Une telle clause est en revanche incompatible avec la sécurité des tiers, de sorte que, quel que soit le type de société, ces clauses sont inopposables aux tiers. Par conséquent, la société est engagée même s’il y a eu violation de la clause restrictive. Il n’y a aucune exception, même en cas de mauvaise foi du tiers, la société sera quand même engagée. Ainsi, la seule limite qui pourrait peut-être être apportée serait en cas de fraude, par application de la règle générale de la fraude corrompue. Le concert frauduleux, qui correspond à une entente frauduleuse, peut être sanctionné.
Ainsi, s’il existe une clause des statuts qui restreint les pouvoirs des dirigeants par rapport aux pouvoirs normaux, elle n’est pas opposable aux tiers, de sorte que la société sera engagée alors même que le dirigeant n’a pas agi conformément statuts puisqu’il n’a pas respecté les limitations prévues par les statuts.
En revanche, les tiers peuvent s’en prévaloir. La jurisprudence admet en effet qu’un tiers puisse invoquer la clause des statuts limitant les pouvoirs du dirigeant.
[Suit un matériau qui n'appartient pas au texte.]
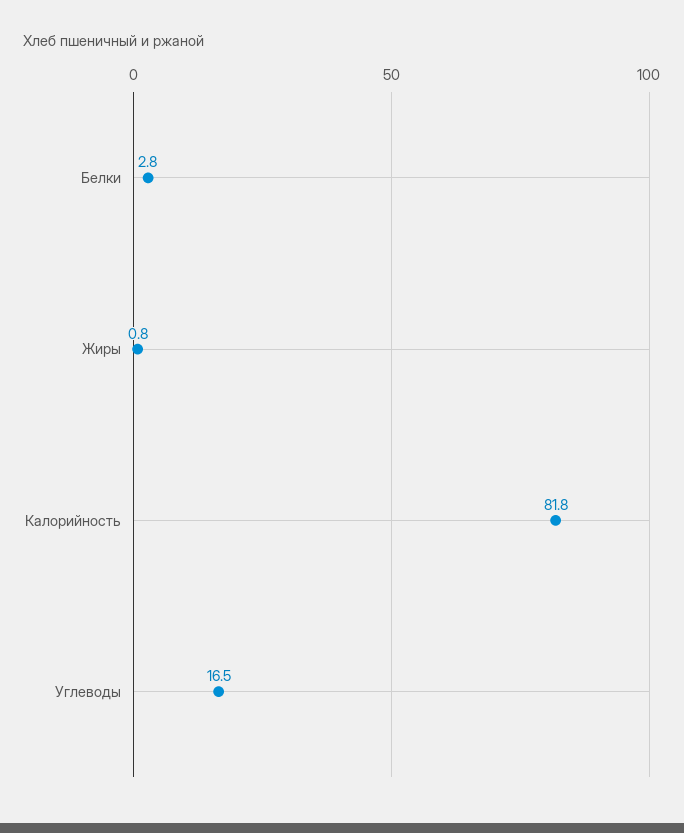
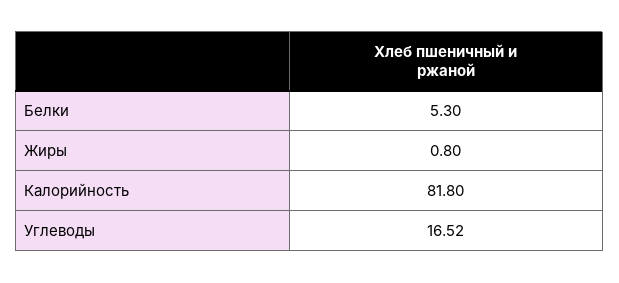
  {
-   "Белки": 2.8,
+   "Белки": 5.3,
    "Жиры": 0.8,
    "Калорийность": 81.8,
    "Углеводы": 16.52
  }

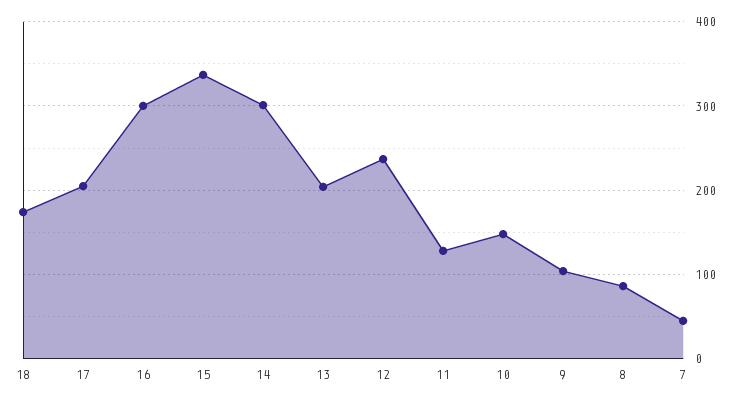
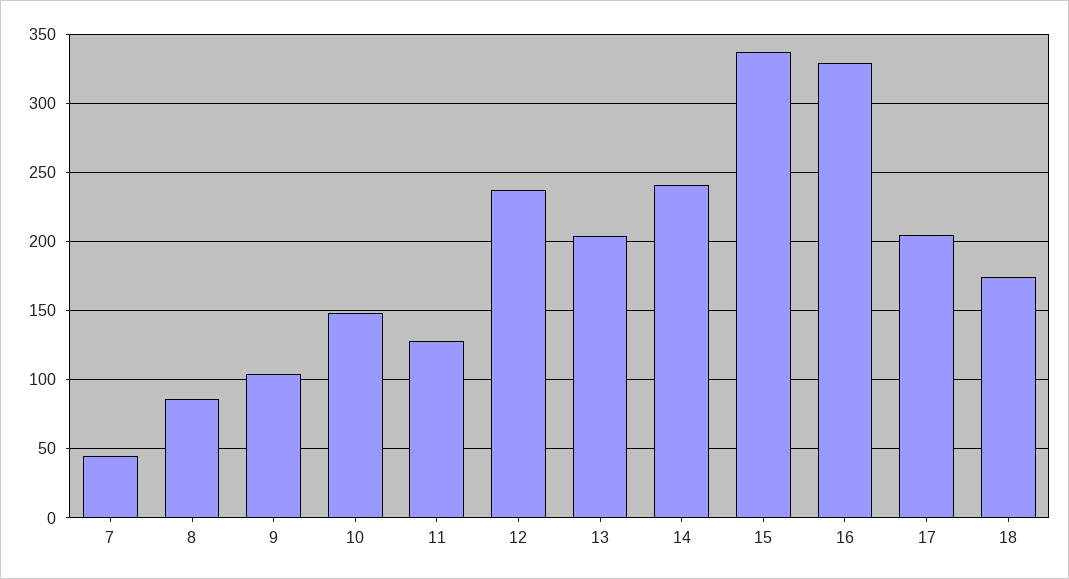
  {
    "18": 175,
    "17": 205,
-   "16": 300,
+   "16": 330,
    "15": 335,
-   "14": 300,
+   "14": 240,
    "13": 205,
    "12": 235,
    "11": 130,
    "10": 150,
    "9": 105,
    "8": 85,
    "7": 45
  }

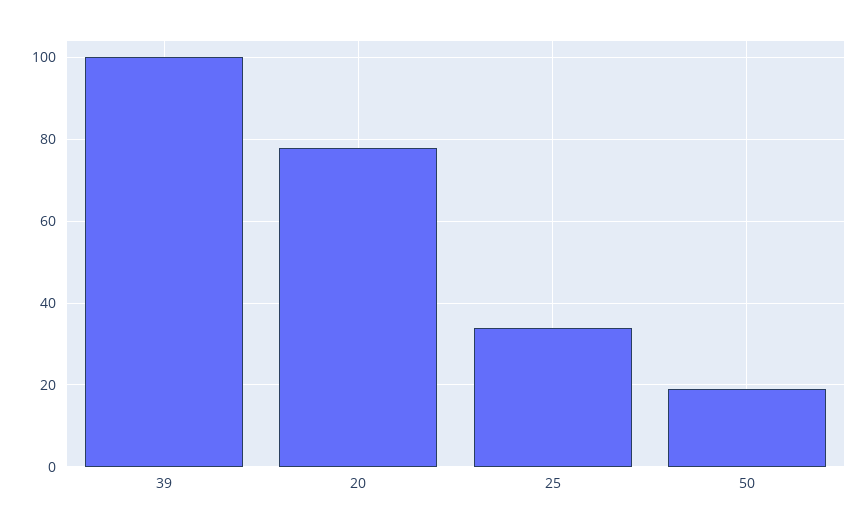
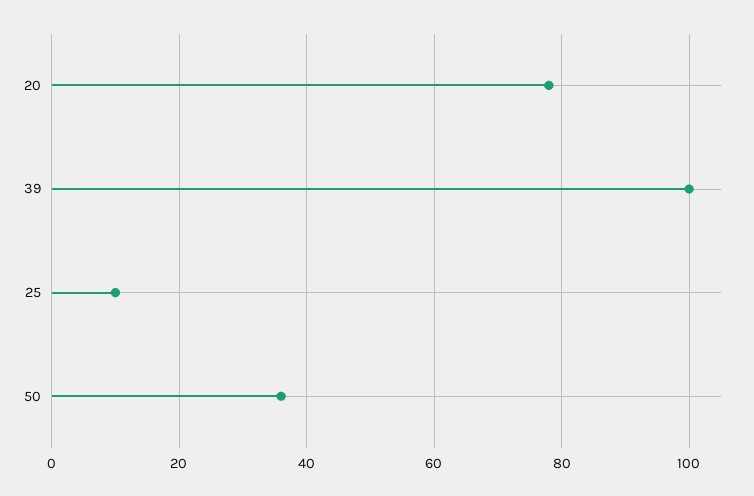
  {
    "39": 100,
    "20": 80,
-   "25": 35,
+   "25": 10,
-   "50": 20
+   "50": 35
  }

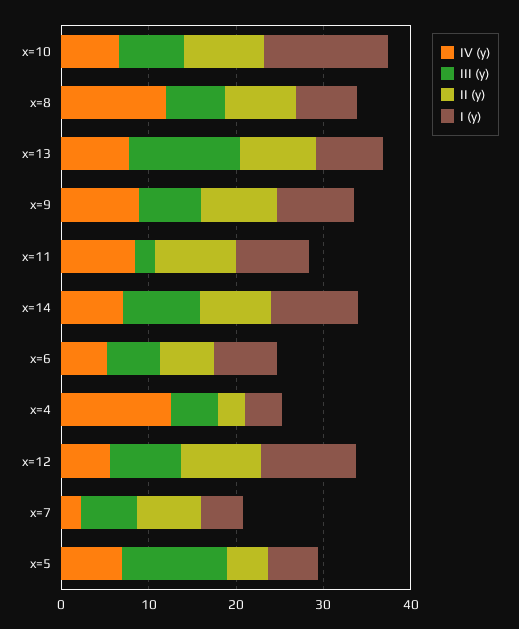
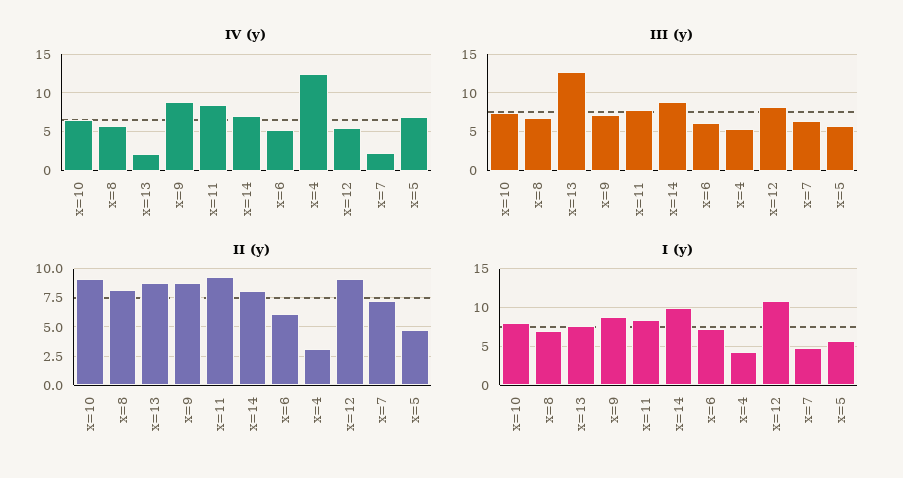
  {
    "IV (y)": {
      "x=10": 7,
-     "x=8": 12,
+     "x=8": 6,
-     "x=13": 8,
+     "x=13": 2,
      "x=9": 9,
      "x=11": 8,
      "x=14": 7,
      "x=6": 5,
      "x=4": 13,
      "x=12": 6,
      "x=7": 2,
      "x=5": 7
    },
    "III (y)": {
      "x=10": 7,
      "x=8": 7,
      "x=13": 13,
      "x=9": 7,
-     "x=11": 2,
+     "x=11": 8,
      "x=14": 9,
      "x=6": 6,
      "x=4": 5,
      "x=12": 8,
      "x=7": 6,
-     "x=5": 12
+     "x=5": 6
    },
    "II (y)": {
      "x=10": 10,
      "x=8": 8,
      "x=13": 8,
      "x=9": 8,
      "x=11": 10,
      "x=14": 8,
      "x=6": 6,
      "x=4": 4,
      "x=12": 10,
      "x=7": 8,
      "x=5": 4
    },
    "I (y)": {
-     "x=10": 14,
+     "x=10": 8,
      "x=8": 7,
      "x=13": 8,
      "x=9": 9,
      "x=11": 8,
      "x=14": 10,
      "x=6": 7,
      "x=4": 4,
      "x=12": 11,
      "x=7": 5,
      "x=5": 6
    }
  }

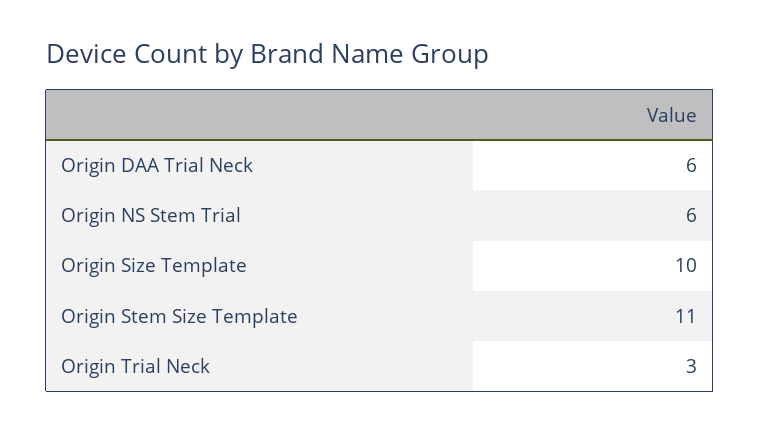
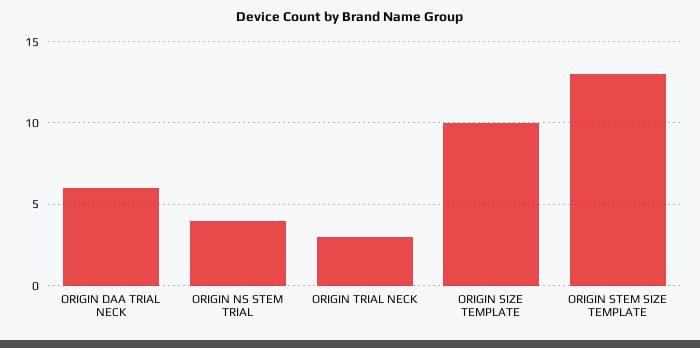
  {
    "Origin DAA Trial Neck": 6,
-   "Origin NS Stem Trial": 6,
+   "Origin NS Stem Trial": 4,
    "Origin Size Template": 10,
-   "Origin Stem Size Template": 11,
+   "Origin Stem Size Template": 13,
    "Origin Trial Neck": 3
  }

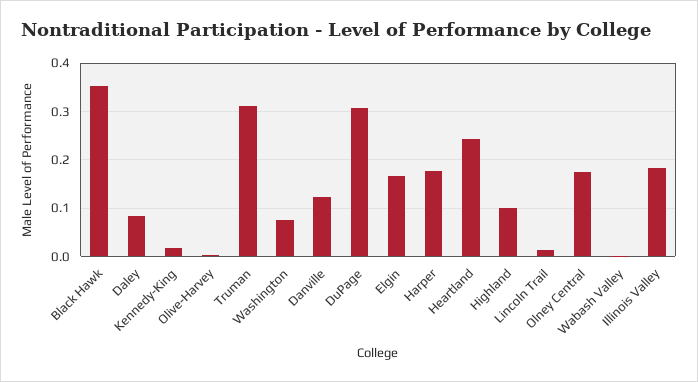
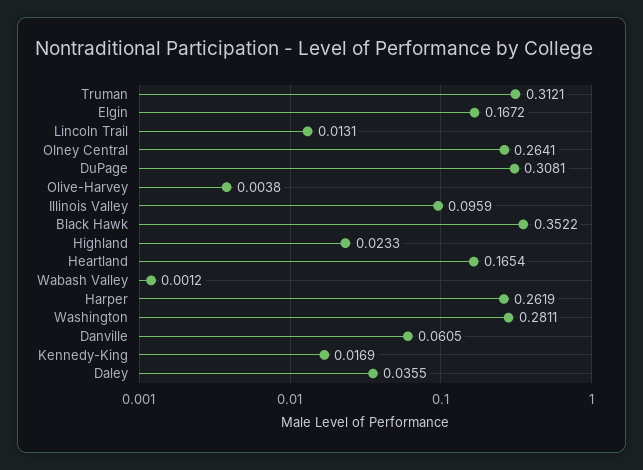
  {
    "Black Hawk": 0.3522,
-   "Daley": 0.08,
+   "Daley": 0.0355,
    "Kennedy-King": 0.0169,
    "Olive-Harvey": 0.0038,
    "Truman": 0.3121,
-   "Washington": 0.08,
+   "Washington": 0.2811,
-   "Danville": 0.12,
+   "Danville": 0.0605,
    "DuPage": 0.3081,
    "Elgin": 0.1672,
-   "Harper": 0.18,
+   "Harper": 0.2619,
-   "Heartland": 0.24,
+   "Heartland": 0.1654,
-   "Highland": 0.1,
+   "Highland": 0.0233,
    "Lincoln Trail": 0.0131,
-   "Olney Central": 0.18,
+   "Olney Central": 0.2641,
    "Wabash Valley": 0.0012,
-   "Illinois Valley": 0.18
+   "Illinois Valley": 0.0959
  }

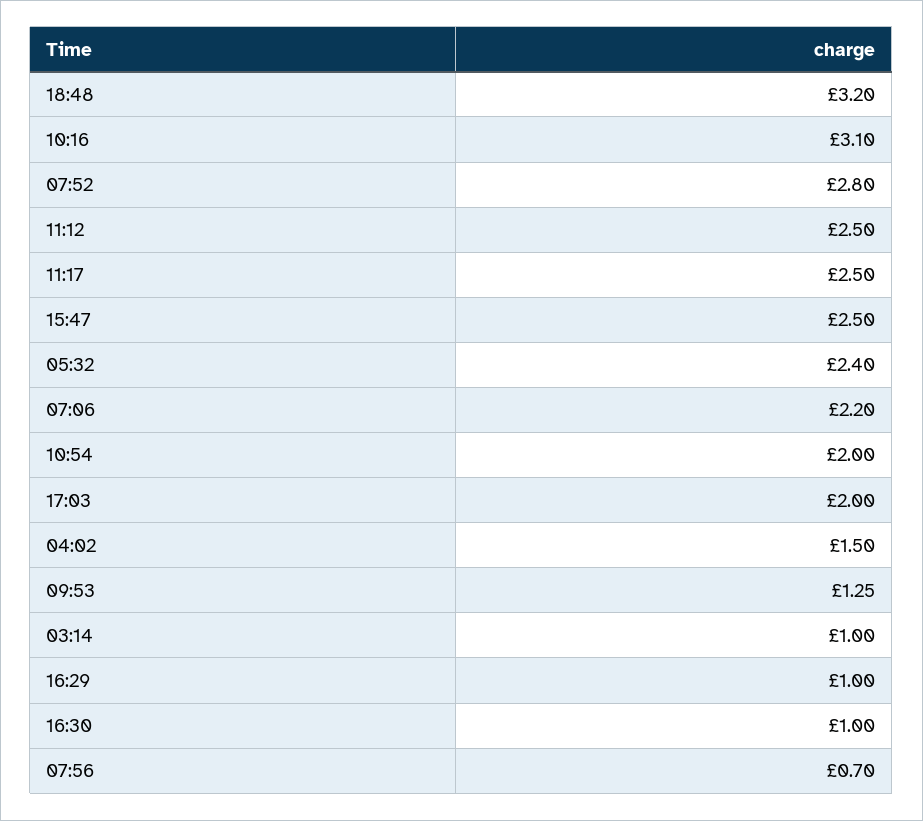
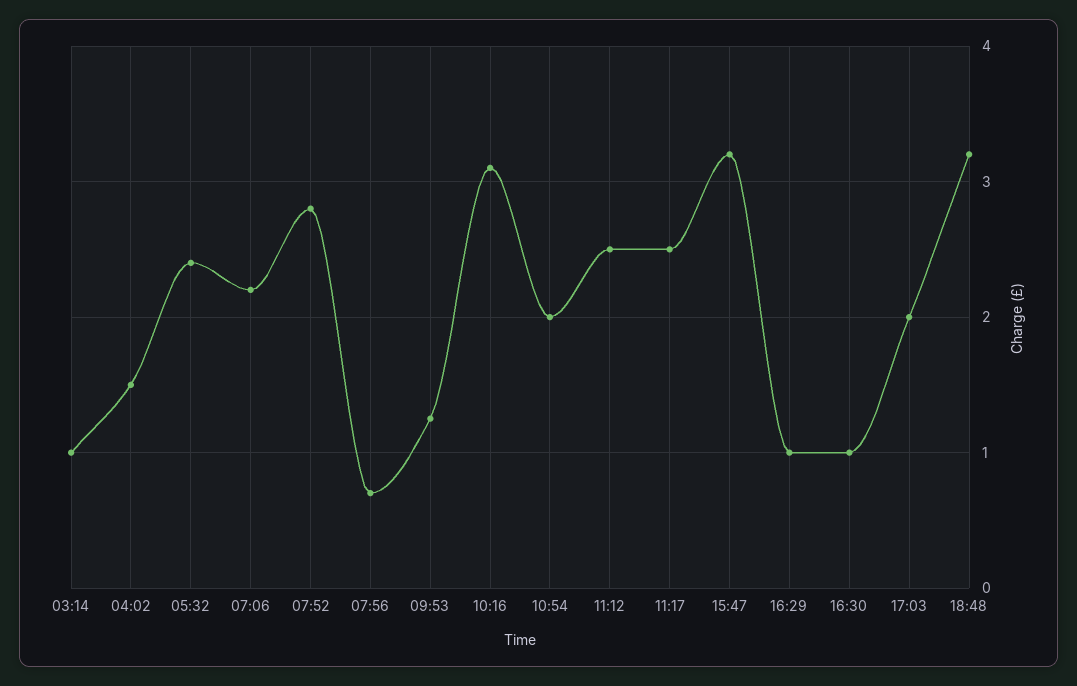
  {
    "18:48": 3.2,
    "10:16": 3.1,
    "07:52": 2.8,
    "11:12": 2.5,
    "11:17": 2.5,
-   "15:47": 2.5,
+   "15:47": 3.2,
    "05:32": 2.4,
    "07:06": 2.2,
    "10:54": 2,
    "17:03": 2,
    "04:02": 1.5,
    "09:53": 1.25,
    "03:14": 1,
    "16:29": 1,
    "16:30": 1,
    "07:56": 0.7
  }

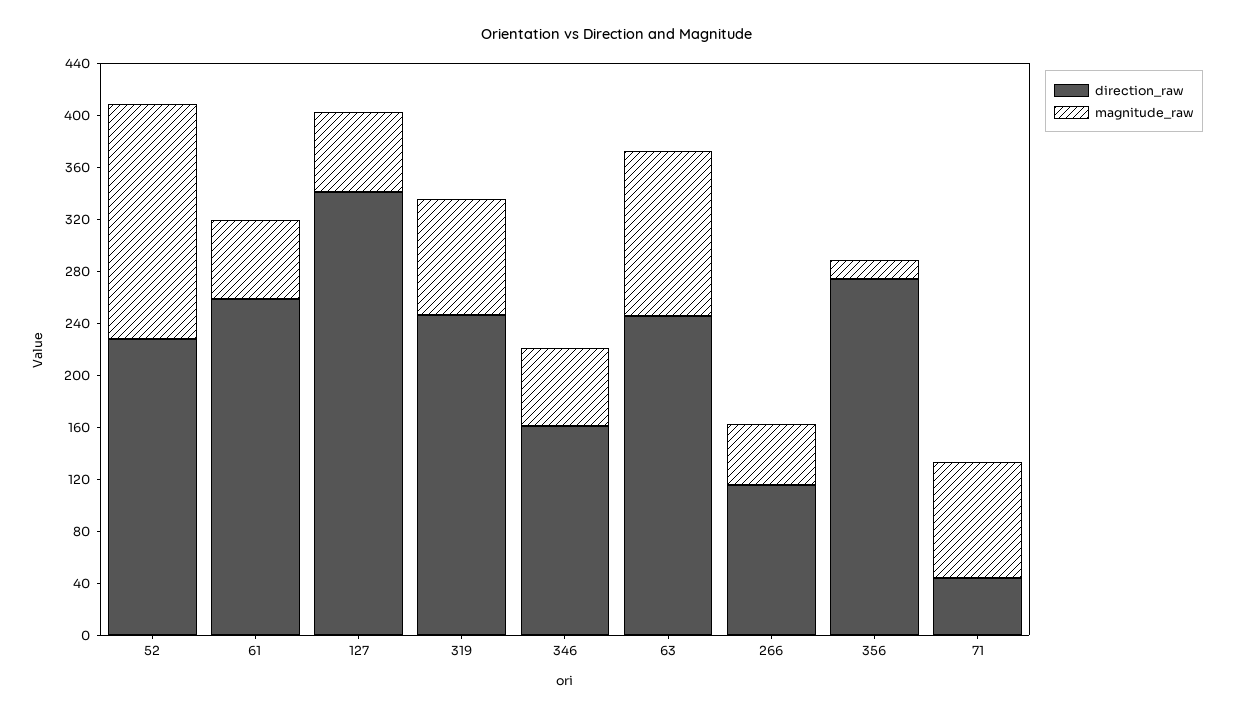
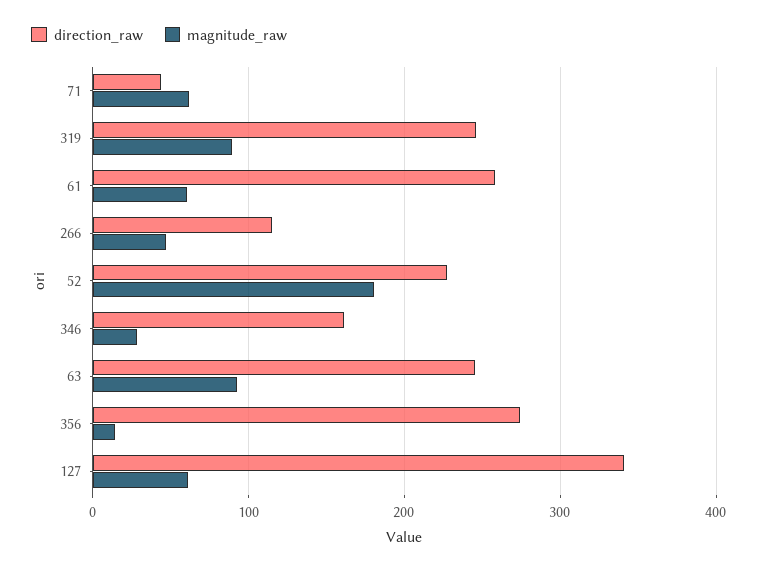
  {
    "direction_raw": {
      "52": 230,
      "61": 260,
      "127": 340,
      "319": 250,
      "346": 160,
      "63": 250,
      "266": 120,
      "356": 270,
      "71": 40
    },
    "magnitude_raw": {
      "52": 180,
      "61": 60,
      "127": 60,
      "319": 90,
-     "346": 60,
+     "346": 30,
-     "63": 130,
+     "63": 90,
      "266": 50,
      "356": 10,
-     "71": 90
+     "71": 60
    }
  }

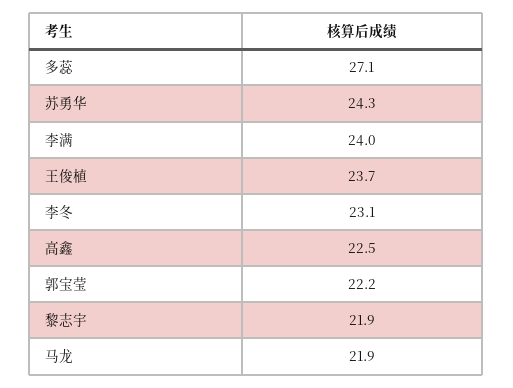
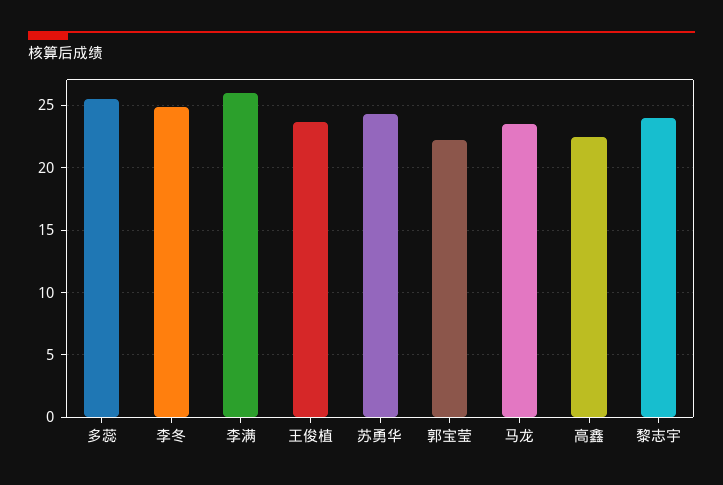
  {
-   "多蕊": 27.1,
+   "多蕊": 25.5,
    "苏勇华": 24.3,
-   "李满": 24,
+   "李满": 26,
    "王俊植": 23.7,
-   "李冬": 23.1,
+   "李冬": 25,
    "高鑫": 22.5,
    "郭宝莹": 22.2,
-   "黎志宇": 21.9,
+   "黎志宇": 24,
-   "马龙": 21.9
+   "马龙": 23.5
  }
Par exemple, si une clause a prévu que le dirigeant ne peut intenter une action en justice contre un tiers qu’avec une certaine autorisation et qu’il passe outre cette clause des statuts et qu’il engage une action sans autorisation, la société est quand même partie à l’instance. Mais si le tiers y a intérêt, il peut invoquer le fait que le dirigeant n’avait pas l’autorisation requise.
Les limites statutaires tenant à la pluralité des gérants
Le principe est que, en cas de pluralité de gérants, chacun détient individuellement le pouvoir d’engager la société de sorte qu’il n’a pas besoin de l’accord des autres pour passer un acte qui engage la société. Si une clause prévoyait un tel accord, elle serait inefficace dans les rapports externes. Dans les rapports internes, elle constituerait une faute, en tant que violation d’une règle qui s’imposait à lui.
Il y a néanmoins une certaine limite à l’indifférence de cette pluralité des gérants : la circonstance qu’il y ait plusieurs gérants permet d’exercer une sorte de droit de veto. Autrement dit, vis-à-vis des tiers, il n’est pas nécessaire que tous les dirigeants soient d’accord, en revanche, si l’un des dirigeants fait connaître son opposition à l’acte, ce sera à prendre en considération. Toutefois, il y a des conditions strictes pour que ce droit de veto soit efficace vis-à-vis des tiers. En effet, il faut que ce veto ait été signifié aux tiers avant la conclusion de l’acte, comme le prévoit l’article L.221-5 alinéa 2 du Code de commerce.
Les rapports entre le dirigeant et la société
Les rapports entre le dirigeant et la société, dits rapports internes, on ne retrouve plus ce souci de protection des tiers, de sorte que la force obligatoire du contrat peut reprendre ici son empire. Dans ces rapports dirigeant-société, toutes les violations des différentes limites, précédemment envisagées, constituent des fautes commises par le dirigeant. Dans les rapports internes, on a la violation de la stipulation contractuelle et l’engagement de la responsabilité.
Le dirigeant doit agir dans l’intérêt social, quelle que soit la société. C’est une limite de l’action du dirigeant. La faute peut fonder éventuellement la révocation du dirigeant (révocation pour juste motif, fondée sur la faute commise) et aussi être source de responsabilité.